Читать онлайн «Минус тридцать»

Автор Генрих Эрлих

Генрих Эрлих

Минус тридцать

(Опыт реалистического)

© Генрих Эрлих, 1999 г.

* * *

Часть первая

Глава 1

Первого сентября одна тысяча девятьсот восемьдесят второго года Виталий Манецкий, ассистент Московского…ного института, впервые после двухмесячного отпуска отправился на работу. Дорога с дачи была неблизкой, и Манецкий, отвыкший за лето от ранних подъемов, безуспешно пытался задремать, привалившись к окну электрички. Со свистом проносились встречные поезда, на частых остановках агрессивно кричали проталкивающиеся в вагон, нагруженные объемистыми мешками и корзинами торговки, направляющиеся на московские рынки, из динамика хрипловатый голос с неумолимостью автомата объявлял остановки, призывал, требовал, запрещал. Окна, в косой штриховке дождя, были закрыты, и тяжелый воздух, вобравший испарения одежды и человеческих тел, запахи косметики и огромных обтянутых марлей букетов, винный перегар и чесночно-луковый аромат, обволакивал легкие пленкой, затрудняя дыхание.

Раздражение от шума и духоты усиливалось нарушенностью распорядка жизни. Все последние годы Манецкий с семьей переезжал в Москву в один и тот же день – двадцать девятого августа, оставляя два дня на то, чтобы отпарить детей и себя от дачной грязи, перестирать скопившуюся кучу одежды, утрясти формальности в яслях, детском саду, школе, приготовить детям парадную форму. Утро первого сентября протекало по раз установленному ритуалу, центральное место в котором занимало фотографирование. Дома, на свободном участке стены в гостиной, Манецкий приладил деревянную панель, на которую, под стекло, прикреплял каждый год новые первосентябрьские фотографии сыновей. Два ряда фотографий: нижний, подлиннее – из десяти, верхний, покороче – из пяти. В этом году все сорвалось. Старший сын, Колька, немного простудился и, несмотря на дождливую холодную погоду и все уговоры Манецкого, жена осталась с детьми на даче.

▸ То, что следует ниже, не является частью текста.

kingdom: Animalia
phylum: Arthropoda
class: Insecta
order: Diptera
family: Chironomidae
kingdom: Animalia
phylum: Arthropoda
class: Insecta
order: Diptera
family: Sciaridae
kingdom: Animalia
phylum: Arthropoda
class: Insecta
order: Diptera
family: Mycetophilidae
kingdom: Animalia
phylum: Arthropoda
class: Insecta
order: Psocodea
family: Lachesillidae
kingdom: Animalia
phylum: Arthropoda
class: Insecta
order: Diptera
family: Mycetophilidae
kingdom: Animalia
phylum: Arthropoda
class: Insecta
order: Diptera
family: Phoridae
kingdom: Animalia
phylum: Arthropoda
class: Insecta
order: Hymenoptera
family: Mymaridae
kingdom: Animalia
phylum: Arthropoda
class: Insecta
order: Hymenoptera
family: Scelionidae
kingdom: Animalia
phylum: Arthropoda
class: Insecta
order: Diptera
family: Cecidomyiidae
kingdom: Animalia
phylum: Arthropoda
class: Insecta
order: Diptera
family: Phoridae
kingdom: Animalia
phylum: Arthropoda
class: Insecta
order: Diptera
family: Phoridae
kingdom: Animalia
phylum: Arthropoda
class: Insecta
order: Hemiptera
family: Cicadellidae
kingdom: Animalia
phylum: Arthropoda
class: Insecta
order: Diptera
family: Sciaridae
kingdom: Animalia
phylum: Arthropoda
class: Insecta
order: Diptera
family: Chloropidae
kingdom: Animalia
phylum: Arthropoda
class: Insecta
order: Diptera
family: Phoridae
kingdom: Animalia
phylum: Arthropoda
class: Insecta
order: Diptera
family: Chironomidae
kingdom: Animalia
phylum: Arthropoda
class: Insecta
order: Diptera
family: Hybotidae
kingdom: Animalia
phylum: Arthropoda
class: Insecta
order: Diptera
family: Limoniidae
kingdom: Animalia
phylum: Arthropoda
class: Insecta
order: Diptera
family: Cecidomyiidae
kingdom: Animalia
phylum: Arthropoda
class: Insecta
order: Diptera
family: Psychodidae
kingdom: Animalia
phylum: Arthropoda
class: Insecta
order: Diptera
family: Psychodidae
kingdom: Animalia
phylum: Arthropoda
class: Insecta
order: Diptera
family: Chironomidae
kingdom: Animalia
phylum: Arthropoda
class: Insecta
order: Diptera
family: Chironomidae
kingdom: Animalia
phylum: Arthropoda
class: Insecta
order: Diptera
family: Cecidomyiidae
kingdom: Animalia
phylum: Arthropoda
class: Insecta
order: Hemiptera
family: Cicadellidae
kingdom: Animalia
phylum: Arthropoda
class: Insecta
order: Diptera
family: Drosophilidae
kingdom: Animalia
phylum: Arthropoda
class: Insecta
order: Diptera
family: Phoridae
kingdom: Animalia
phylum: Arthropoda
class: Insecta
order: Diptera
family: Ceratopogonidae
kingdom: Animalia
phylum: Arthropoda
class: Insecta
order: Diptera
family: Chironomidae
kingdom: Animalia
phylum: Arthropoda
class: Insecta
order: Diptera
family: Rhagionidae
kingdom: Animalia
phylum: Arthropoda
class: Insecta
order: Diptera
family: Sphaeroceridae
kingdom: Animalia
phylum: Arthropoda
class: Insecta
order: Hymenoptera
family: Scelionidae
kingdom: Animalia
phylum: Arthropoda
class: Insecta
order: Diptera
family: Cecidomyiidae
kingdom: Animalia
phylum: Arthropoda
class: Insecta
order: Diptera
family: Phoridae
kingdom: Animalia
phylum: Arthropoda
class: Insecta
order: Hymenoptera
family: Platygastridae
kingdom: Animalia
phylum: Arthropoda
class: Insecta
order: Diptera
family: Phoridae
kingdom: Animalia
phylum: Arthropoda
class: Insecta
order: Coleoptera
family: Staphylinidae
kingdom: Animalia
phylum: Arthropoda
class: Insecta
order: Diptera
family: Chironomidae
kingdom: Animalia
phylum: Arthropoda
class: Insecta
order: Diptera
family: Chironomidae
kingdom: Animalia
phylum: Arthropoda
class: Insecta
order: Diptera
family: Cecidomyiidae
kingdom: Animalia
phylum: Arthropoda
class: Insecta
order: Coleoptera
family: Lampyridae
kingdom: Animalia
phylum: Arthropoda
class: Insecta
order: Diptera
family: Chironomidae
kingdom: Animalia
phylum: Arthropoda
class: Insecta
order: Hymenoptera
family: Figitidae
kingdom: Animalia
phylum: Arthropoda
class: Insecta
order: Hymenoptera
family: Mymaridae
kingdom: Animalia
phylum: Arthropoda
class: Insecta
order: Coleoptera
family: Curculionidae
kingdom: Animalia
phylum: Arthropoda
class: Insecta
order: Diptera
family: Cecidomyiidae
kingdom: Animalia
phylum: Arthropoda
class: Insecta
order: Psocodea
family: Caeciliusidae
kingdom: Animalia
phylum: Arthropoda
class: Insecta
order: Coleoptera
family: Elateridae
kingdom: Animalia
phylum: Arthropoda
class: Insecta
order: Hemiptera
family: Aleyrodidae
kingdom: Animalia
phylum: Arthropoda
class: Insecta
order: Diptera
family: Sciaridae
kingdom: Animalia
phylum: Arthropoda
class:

«Вот и отпуск прошел, – вяло размышлял Манецкий, – быстро, незаметно, бестолково как-то. Третий год собираемся куда-нибудь выбраться, а в результате все лето сидим на даче. Нет, дача – это, конечно, хорошо: размеренная, благоустроенная жизнь, в реке хоть целый день сиди, от дома, в общем-то, недалеко, каких-то два часа езды. Но как-то однообразно, буднично.

День да ночь – сутки прочь. Как Ольга безвылазно сидит, не понимаю. Я хоть через день в Москву мотаюсь – ремонт, продукты…

И еще – эта дачная жизнь ужасно расслабляет. Читаешь вот, что какой-нибудь писатель, да тот же Пушкин, выезжал в деревню или на дачу и писал, писал, писал… А я не могу. На третий день уже не представляю, как можно сесть на стол. Может быть, просто устаю за год? Ведь для чего-то дают во всем мире отпуск, мне – так целых сорок восемь рабочих дней. Наверно, для того, чтобы отдыхать, а не за столом сидеть.

А ведь надо было сесть! Ох, как надо было! Первое ноября на носу, а с переводом работы – начать да кончить. Сколько же напланировал на лето! Ничего не закончил. Только сортир на даче переставил, но здесь уж приперло. Ремонт в квартире почти закончил, кухня осталась. Она-то меня и погубит. Ольга не преминет при случае ввернуть, что я нарочно не доделал, что ей придется целый год по моей милости в грязи готовить и есть. А уж случаи она найдет, не заржавеет».